The Case of the October Blahs.

I swear I’ve written like 4 blog posts in the last couple of days… I just haven’t really had the courage to post them. I’ve kind of been in a rut that I’m trying very hard to get out of. My allergies are killing me, my food allergies are getting worse and I can’t run without my knees killing me. These things are just holding me back a lot. Another thing that’s getting to me is that I want to be more invested in my health… But it’s hard. I think I may just have to come to terms with things, bite the bullet and cut back and cut down starting Monday. I need to ring my allergy office for more testing, set up physical therapy for my knees, probably see a therapist, find a way to work out without having so much strain on my knees (any suggestions?) and try to cut gluten and dairy out of my diet to see if it makes me feel any better.
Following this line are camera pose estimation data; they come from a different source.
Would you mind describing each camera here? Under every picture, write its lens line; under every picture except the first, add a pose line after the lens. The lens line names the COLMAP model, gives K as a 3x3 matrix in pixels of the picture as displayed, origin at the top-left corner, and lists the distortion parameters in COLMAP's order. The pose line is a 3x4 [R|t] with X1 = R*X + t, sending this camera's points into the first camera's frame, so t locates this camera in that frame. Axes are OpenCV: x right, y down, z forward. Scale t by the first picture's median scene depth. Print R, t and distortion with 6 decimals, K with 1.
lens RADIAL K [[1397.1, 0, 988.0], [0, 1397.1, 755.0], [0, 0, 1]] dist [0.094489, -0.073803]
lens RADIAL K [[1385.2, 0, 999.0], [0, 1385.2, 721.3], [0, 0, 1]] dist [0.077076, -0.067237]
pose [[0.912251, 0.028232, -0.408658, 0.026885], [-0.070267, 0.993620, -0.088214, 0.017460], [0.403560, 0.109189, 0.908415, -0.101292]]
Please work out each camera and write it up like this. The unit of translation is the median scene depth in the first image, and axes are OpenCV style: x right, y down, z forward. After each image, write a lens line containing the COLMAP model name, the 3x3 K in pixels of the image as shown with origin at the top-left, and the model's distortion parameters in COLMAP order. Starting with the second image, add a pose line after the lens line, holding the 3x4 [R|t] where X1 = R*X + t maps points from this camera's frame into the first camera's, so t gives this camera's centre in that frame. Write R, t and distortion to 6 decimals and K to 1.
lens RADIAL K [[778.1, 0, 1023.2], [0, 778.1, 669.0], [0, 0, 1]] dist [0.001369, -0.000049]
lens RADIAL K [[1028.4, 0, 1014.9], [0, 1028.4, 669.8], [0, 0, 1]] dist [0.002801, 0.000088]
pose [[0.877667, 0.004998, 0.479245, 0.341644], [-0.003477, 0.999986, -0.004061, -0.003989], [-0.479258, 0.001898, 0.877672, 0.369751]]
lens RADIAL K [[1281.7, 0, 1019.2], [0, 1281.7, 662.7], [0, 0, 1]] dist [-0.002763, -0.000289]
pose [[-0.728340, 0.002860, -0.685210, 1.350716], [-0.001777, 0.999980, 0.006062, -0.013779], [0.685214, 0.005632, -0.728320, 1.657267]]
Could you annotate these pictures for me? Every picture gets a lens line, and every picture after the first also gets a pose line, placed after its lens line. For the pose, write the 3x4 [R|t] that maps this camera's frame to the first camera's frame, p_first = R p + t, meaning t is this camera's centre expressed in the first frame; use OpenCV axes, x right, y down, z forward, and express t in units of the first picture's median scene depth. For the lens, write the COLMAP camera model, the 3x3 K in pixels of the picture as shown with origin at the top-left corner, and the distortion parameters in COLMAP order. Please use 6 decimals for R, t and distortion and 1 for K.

I just hate being the cause of my own complaints and if I can find something that will change these things; why don’t I go for it?
I know it seems like I’m focussing on my negativities, but the things that are negative are effecting the positive things in my life and I’m sick of it. I think keeping this blog is a step towards a better me. It makes me feel together. Part of a community of support. Not only that, but it also makes me feel stronger and releases my woes through creativity. 
Do any of you have allergies? Food-wise I’m allergic to wheat, tomatoes, apples, shrimp, carrots and potatoes… Air-wise I’m allergic to pretty much everything in Arizona. I could really use some advice if you guys who suffer from food or seasonal allergies have got any… So I open up the floor to your opinions!